### Aim of the exercise
Find every line in the records below that contains the word "healing", and copy each such line.

Page-level text extractions:
......

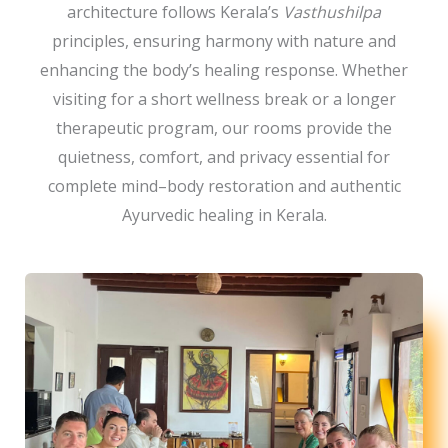
architecture follows Kerala’s
Vasthushilpa
principles, ensuring harmony with nature and
enhancing the body’s healing response. Whether
visiting for a short wellness break or a longer
therapeutic program, our rooms provide the
quietness, comfort, and privacy essential for
complete mind–body restoration and authentic
Ayurvedic healing in Kerala.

......

### Answer space
enhancing the body’s healing response. Whether
Ayurvedic healing in Kerala.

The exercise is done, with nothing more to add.